*Problem details*
With the pictures set aside, reproduce each entry precisely as it reads.
Segment Start: Data excerpts
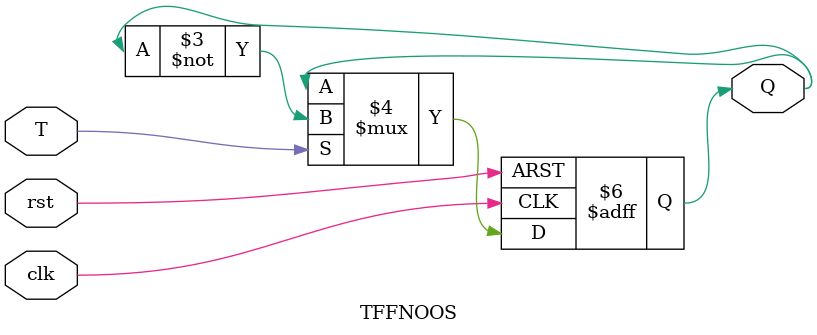
<source format=v>
`timescale 1ns / 1ps


module TFFNOOS(clk, rst, T, Q);
input clk, rst, T;
output reg Q;

always @(posedge clk or negedge rst)
begin
if(!rst)
Q <= 1'b0;
else if(T)
Q <= ~Q;
end
endmodule

</source>
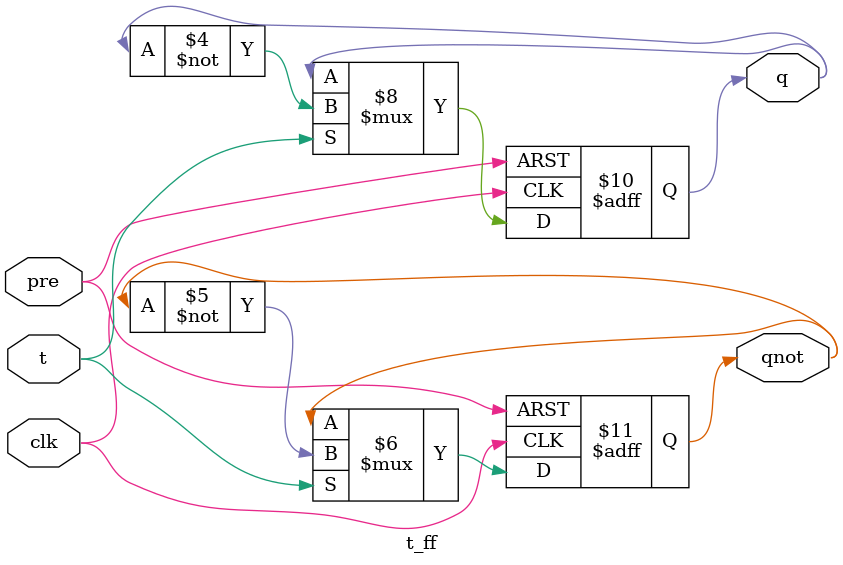
<source format=v>
`timescale 1ns / 1ps


module t_ff(
    input t,
    input clk,
    input pre,
    output reg q,
    output reg qnot
    );
    
    always @(posedge clk or posedge pre) begin
        if(pre == 1)begin
            q<=1;
            qnot<=0;
        end
        else if(t==1) begin
            q <= ~q;
            qnot <= ~qnot;
        end
   end
endmodule

</source>
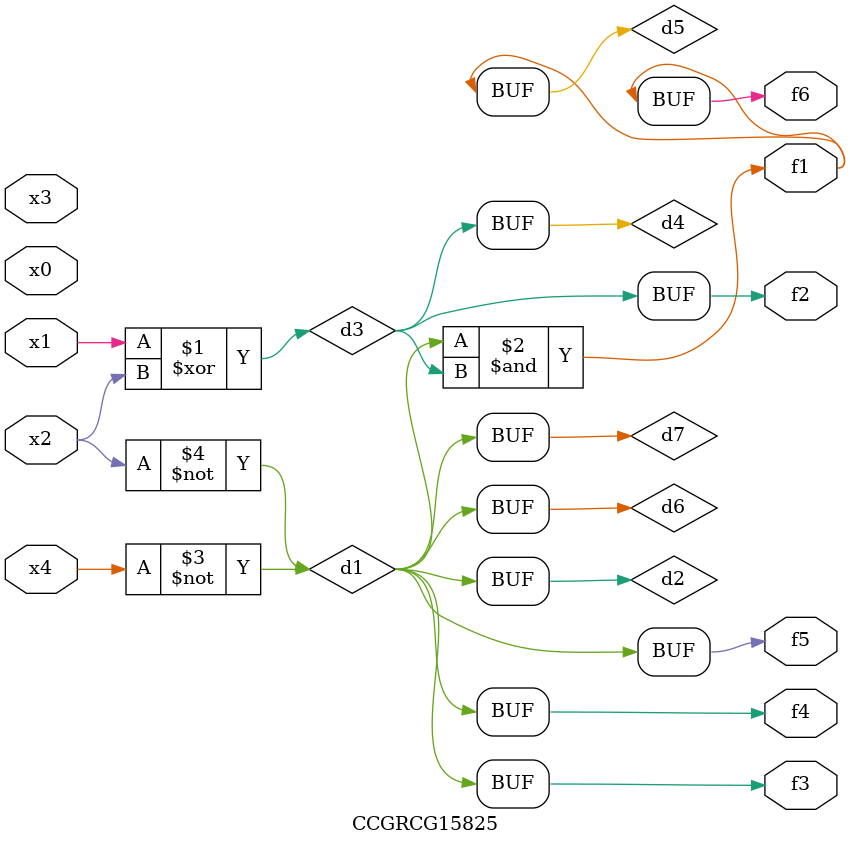
<source format=v>
module CCGRCG15825(
	input x0, x1, x2, x3, x4,
	output f1, f2, f3, f4, f5, f6
);

	wire d1, d2, d3, d4, d5, d6, d7;

	not (d1, x4);
	not (d2, x2);
	xor (d3, x1, x2);
	buf (d4, d3);
	and (d5, d1, d3);
	buf (d6, d1, d2);
	buf (d7, d2);
	assign f1 = d5;
	assign f2 = d4;
	assign f3 = d7;
	assign f4 = d7;
	assign f5 = d7;
	assign f6 = d5;
endmodule

</source>
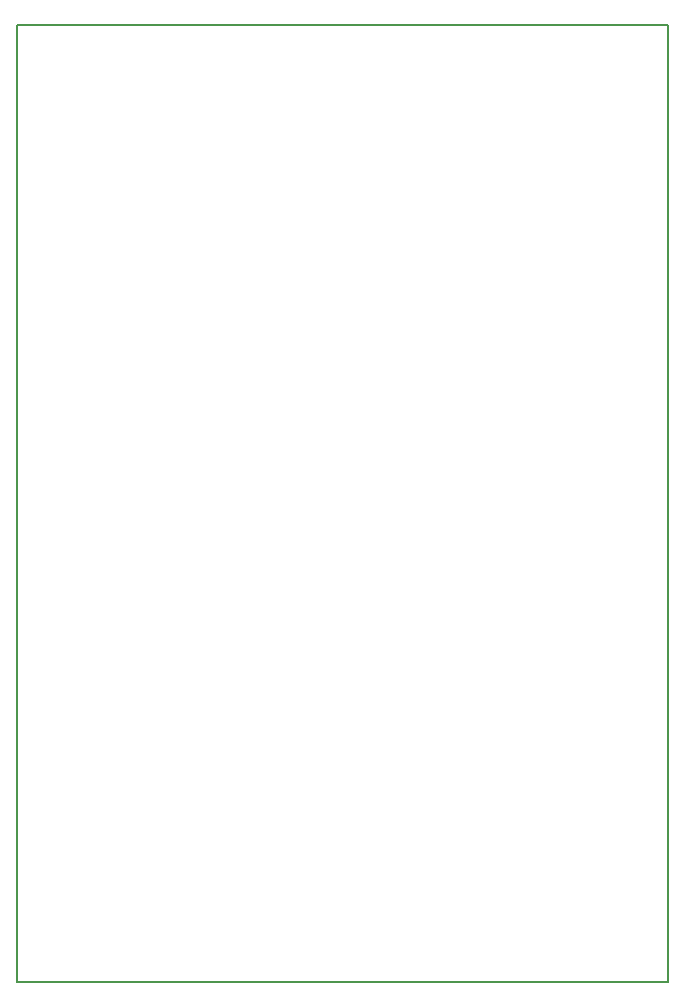
<source format=gbr>
%TF.GenerationSoftware,KiCad,Pcbnew,(6.0.7)*%
%TF.CreationDate,2023-09-18T08:45:16-03:00*%
%TF.ProjectId,Shield_Arduino_MAX6675,53686965-6c64-45f4-9172-6475696e6f5f,rev?*%
%TF.SameCoordinates,Original*%
%TF.FileFunction,Profile,NP*%
%FSLAX46Y46*%
G04 Gerber Fmt 4.6, Leading zero omitted, Abs format (unit mm)*
G04 Created by KiCad (PCBNEW (6.0.7)) date 2023-09-18 08:45:16*
%MOMM*%
%LPD*%
G01*
G04 APERTURE LIST*
%TA.AperFunction,Profile*%
%ADD10C,0.150000*%
%TD*%
G04 APERTURE END LIST*
D10*
X106654800Y-35788800D02*
X161722000Y-35788800D01*
X161722000Y-35788800D02*
X161722000Y-116814800D01*
X161722000Y-116814800D02*
X106654800Y-116814800D01*
X106654800Y-116814800D02*
X106654800Y-35788800D01*
M02*

</source>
Segment End: Data excerpts
*Expected answer*
<source format=v>
`timescale 1ns / 1ps


module TFFNOOS(clk, rst, T, Q);
input clk, rst, T;
output reg Q;

always @(posedge clk or negedge rst)
begin
if(!rst)
Q <= 1'b0;
else if(T)
Q <= ~Q;
end
endmodule

</source>
<source format=v>
`timescale 1ns / 1ps


module t_ff(
    input t,
    input clk,
    input pre,
    output reg q,
    output reg qnot
    );
    
    always @(posedge clk or posedge pre) begin
        if(pre == 1)begin
            q<=1;
            qnot<=0;
        end
        else if(t==1) begin
            q <= ~q;
            qnot <= ~qnot;
        end
   end
endmodule

</source>
<source format=v>
module CCGRCG15825(
	input x0, x1, x2, x3, x4,
	output f1, f2, f3, f4, f5, f6
);

	wire d1, d2, d3, d4, d5, d6, d7;

	not (d1, x4);
	not (d2, x2);
	xor (d3, x1, x2);
	buf (d4, d3);
	and (d5, d1, d3);
	buf (d6, d1, d2);
	buf (d7, d2);
	assign f1 = d5;
	assign f2 = d4;
	assign f3 = d7;
	assign f4 = d7;
	assign f5 = d7;
	assign f6 = d5;
endmodule

</source>
<source format=gbr>
%TF.GenerationSoftware,KiCad,Pcbnew,(6.0.7)*%
%TF.CreationDate,2023-09-18T08:45:16-03:00*%
%TF.ProjectId,Shield_Arduino_MAX6675,53686965-6c64-45f4-9172-6475696e6f5f,rev?*%
%TF.SameCoordinates,Original*%
%TF.FileFunction,Profile,NP*%
%FSLAX46Y46*%
G04 Gerber Fmt 4.6, Leading zero omitted, Abs format (unit mm)*
G04 Created by KiCad (PCBNEW (6.0.7)) date 2023-09-18 08:45:16*
%MOMM*%
%LPD*%
G01*
G04 APERTURE LIST*
%TA.AperFunction,Profile*%
%ADD10C,0.150000*%
%TD*%
G04 APERTURE END LIST*
D10*
X106654800Y-35788800D02*
X161722000Y-35788800D01*
X161722000Y-35788800D02*
X161722000Y-116814800D01*
X161722000Y-116814800D02*
X106654800Y-116814800D01*
X106654800Y-116814800D02*
X106654800Y-35788800D01*
M02*

</source>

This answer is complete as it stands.